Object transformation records
+--

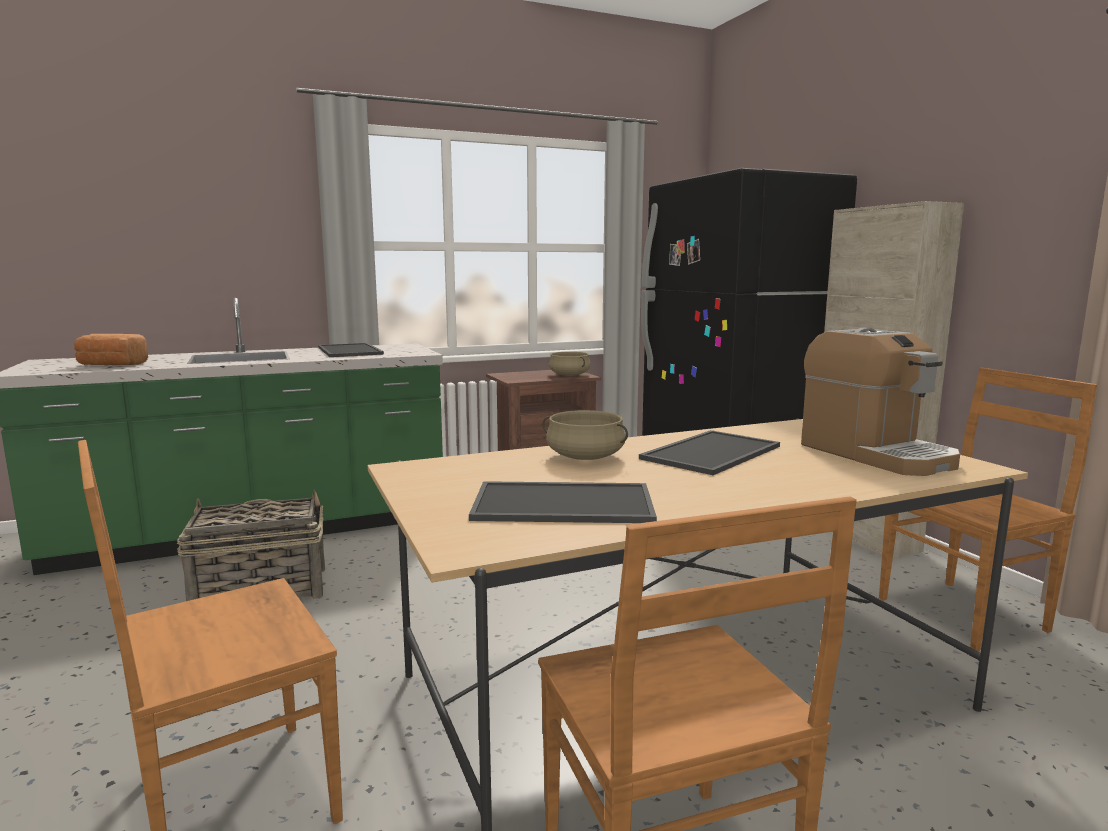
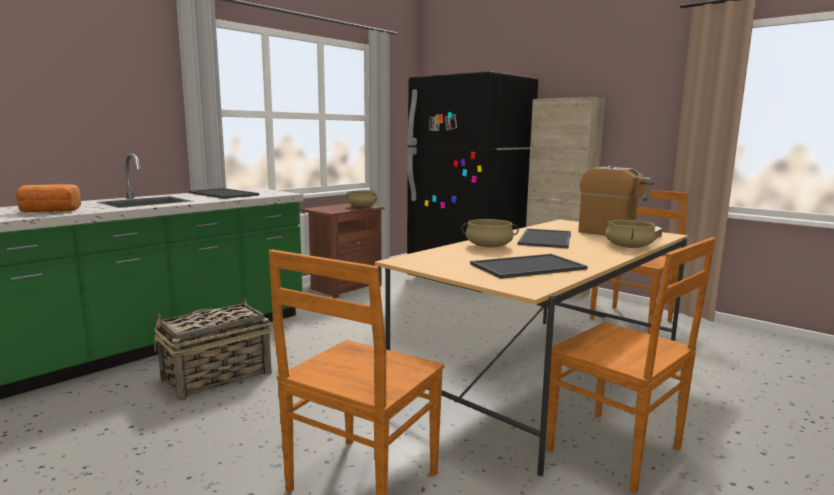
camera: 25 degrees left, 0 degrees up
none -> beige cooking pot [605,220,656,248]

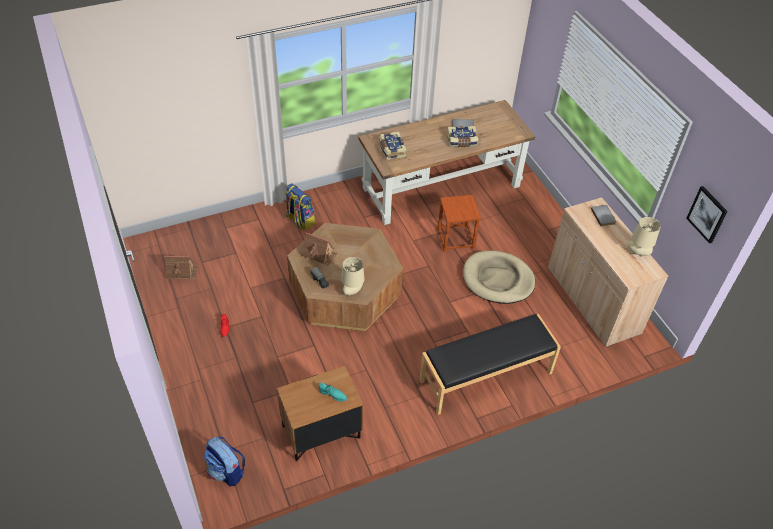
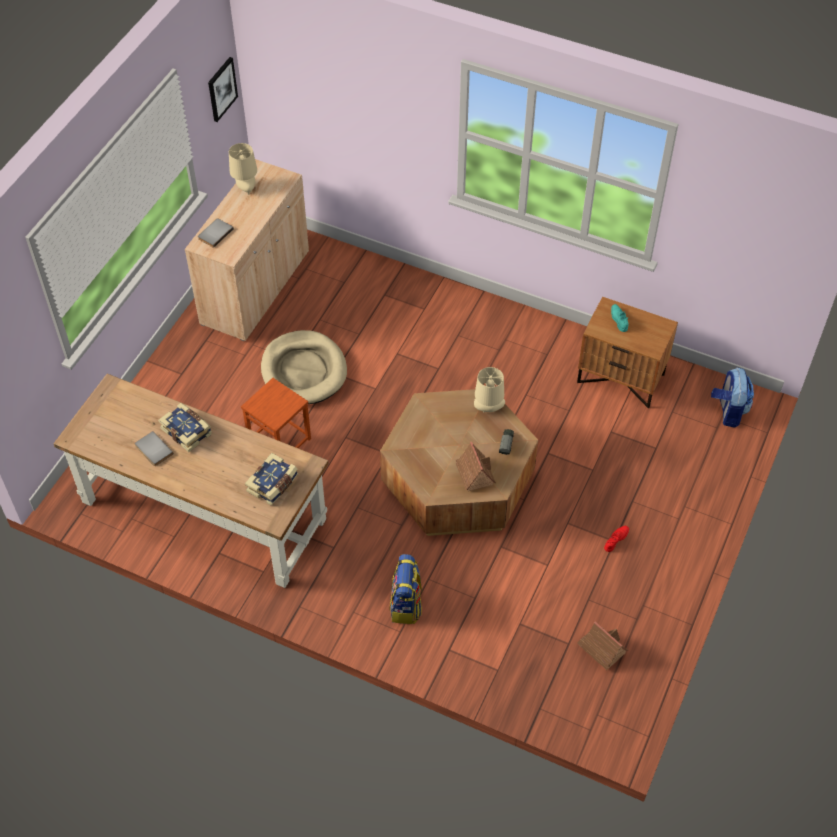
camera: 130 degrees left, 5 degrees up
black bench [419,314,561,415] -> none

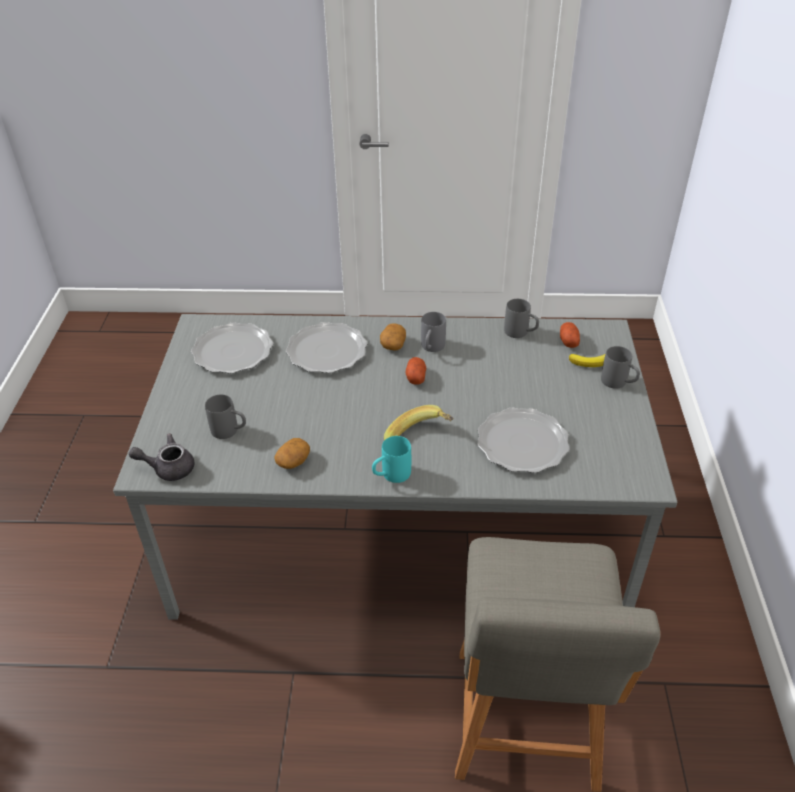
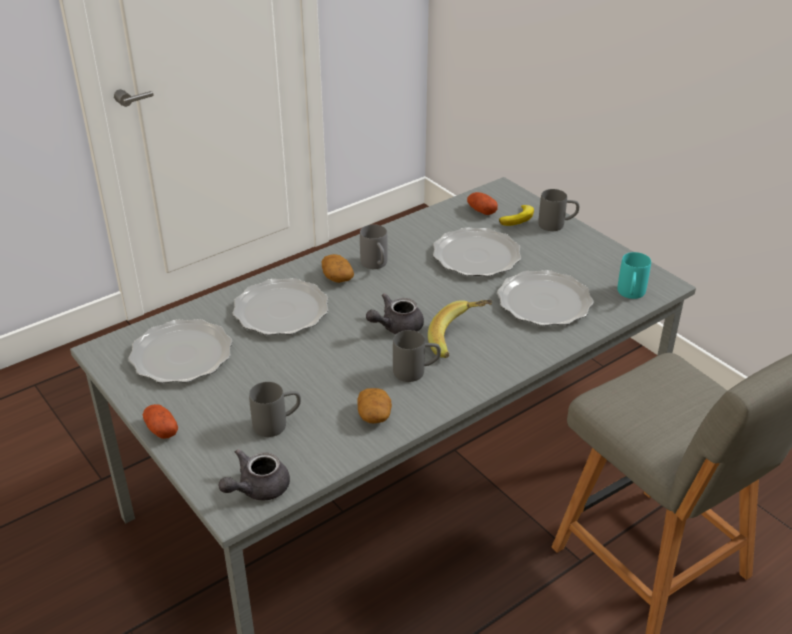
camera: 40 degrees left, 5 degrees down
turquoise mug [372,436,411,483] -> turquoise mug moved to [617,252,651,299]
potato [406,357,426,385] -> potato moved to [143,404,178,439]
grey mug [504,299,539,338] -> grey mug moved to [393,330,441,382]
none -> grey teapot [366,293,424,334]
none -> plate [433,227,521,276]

+--

Copy exactly the lines from the line that contains "camera: 130 degrees left, 5 degrees up" through the last line of the records above, both ends included, but leave out the pictures.

camera: 130 degrees left, 5 degrees up
black bench [419,314,561,415] -> none

camera: 40 degrees left, 5 degrees down
turquoise mug [372,436,411,483] -> turquoise mug moved to [617,252,651,299]
potato [406,357,426,385] -> potato moved to [143,404,178,439]
grey mug [504,299,539,338] -> grey mug moved to [393,330,441,382]
none -> grey teapot [366,293,424,334]
none -> plate [433,227,521,276]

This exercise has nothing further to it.